Third, it really is worth the time to have someone else help you with measurements. I have not actually done this yet, but once my oh-so-carefully measured bodice muslin did not fit at all, I finally admitted that 'mostly accurate' will not cut it when sewing garments, especially with anything more complicated than an A-line skirt.

Fourth, it's probably worth it to do a fully-lined muslin of the bodice. Or of any similar garments that are lined. Once I saw my poor mismatched seams, I realized that my decision to do a modified muslin with an unlined bodice was a bit doomed anyway, as the fit wasn't going to be the same, what with sewing extra seams and all.

Oh goodness, there are probably more lessons, but I am afraid I'm not even making sense anymore. My students have a midterm next week, so I spent this week's classes reviewing material, and at the end of so many explanations, I had this sinking suspicion that I'd just confused them more. I guess what I will say is that Kelli's post was quite a comfort to me. I wanted so badly for this project to go well, so I'd have super useful and hilarious blog posts for you all, but everything just seemed to go wrong. School was just ridiculous, I was all thumbs whenever I did have time to sew, and oh, seriously, that muslin failure is going to be bothering me for months.

And to top it all off, I had to go away last weekend for my grandma's burial. I talked a little bit about her here. She died almost two years ago, but for a few different reasons, we weren't all able to make it up north to the family cemetery until now. Before I left, I was so confident that I was done grieving that I brought tracing paper & a measuring tape so I could enlist my mom's help in having another go at the pattern. I was quite wrong. I hate to bring that up here, as this lovely blog is such a happy place, but one thing that I realized is that sewing keeps me connected to Grandma every single day. And I think what's really amazing is that sewing serves that purpose for so many people, of keeping them connected to family and tradition and a wider community of sewers. Kelli & Rian, our lovely and oh-so-patient hosts, are proof of that. I can think of so many of my crafty friends that learned how to sew (or knit, or crochet, or whatever) from their mom or grandma. Sewing is one of those things that holds us all together; it's a vehicle for passing down not just sewing technique, but family traditions, and it something that connects each individual sewer to a wider crafty community.

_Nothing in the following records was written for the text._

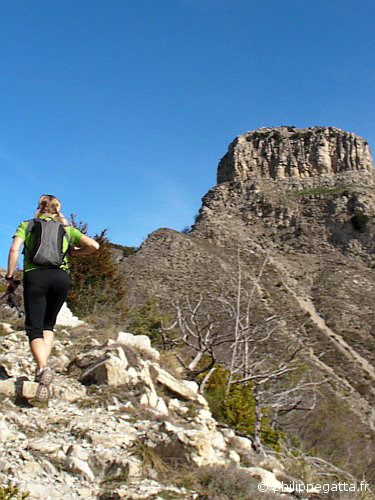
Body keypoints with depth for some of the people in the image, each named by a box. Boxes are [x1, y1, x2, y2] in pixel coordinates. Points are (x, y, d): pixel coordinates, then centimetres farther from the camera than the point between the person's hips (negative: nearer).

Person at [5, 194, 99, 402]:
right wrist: (74, 252, 23)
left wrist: (9, 277, 4)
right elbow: (94, 245, 7)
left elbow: (14, 249, 0)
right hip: (61, 276, 2)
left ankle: (42, 367, -27)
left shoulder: (27, 225, 16)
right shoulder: (67, 228, 18)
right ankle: (43, 367, 4)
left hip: (35, 275, -2)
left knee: (34, 329, -1)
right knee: (48, 325, 19)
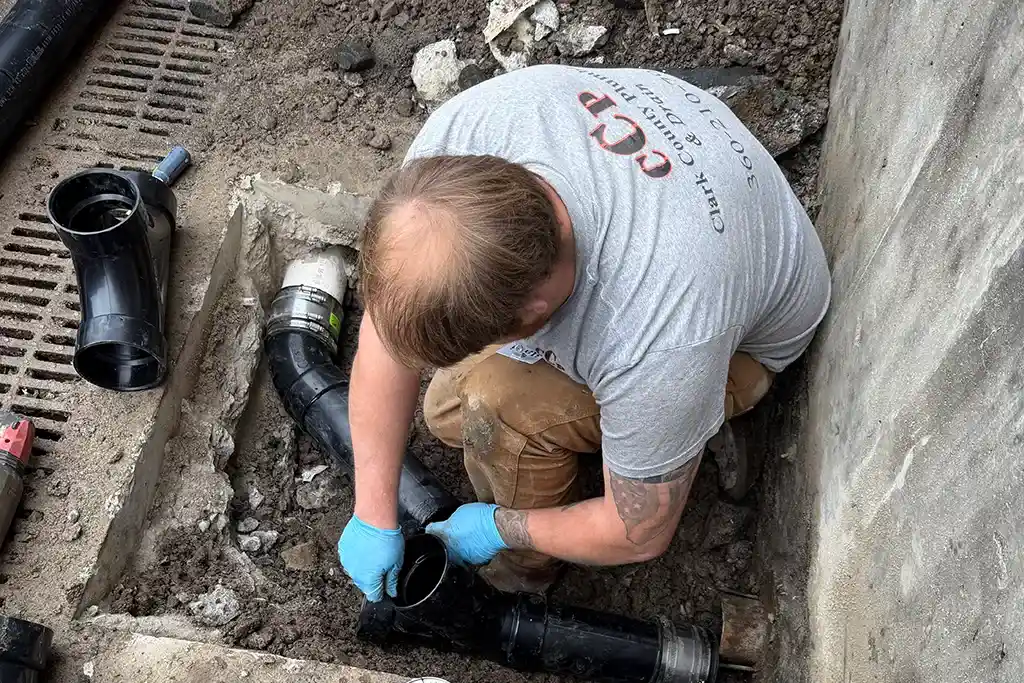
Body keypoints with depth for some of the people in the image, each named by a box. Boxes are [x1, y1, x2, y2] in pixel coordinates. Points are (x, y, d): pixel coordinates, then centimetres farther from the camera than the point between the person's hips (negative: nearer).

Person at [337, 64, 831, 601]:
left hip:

And I will stop here before I cross over from sincere to maudlin. I will just say, this will be my last post of the Maxi Dress sew-along, though I will likely update you when (not if!) I finally finish my dress. I have enjoyed it so much, and this has been such a great introduction to this whole group blog, sew-along thing. Presserfoot is such a cool space, and I'm psyched to be a part of it.


  1. Real life is a part of sewing, probably the hardest part. Having all the side seams match up is nice, but with your fabric it might not be noticeable either way. It was great to have you along last month and I look forward to seeing the finished product!

  2. Nothing worse than getting bitten in the arse with learning something new while sewing, especially when the garment isn't completed. I always want to learn new techniques perfectly the first time, then birds will sing and sunlight will stream through my windows and light my perfectly sewn and expertly construted garment. This, of course, never happens. ;)

    Your writing about your grandmother was lovely, by the way. A truly honorable thing to say about someone you love, and it's true that sewing can be so much more than the stitching and cutting. There's a magic there, and such a connection to memory -- especially when you've learned from a loved one. Good luck on your dress, you'll do fine.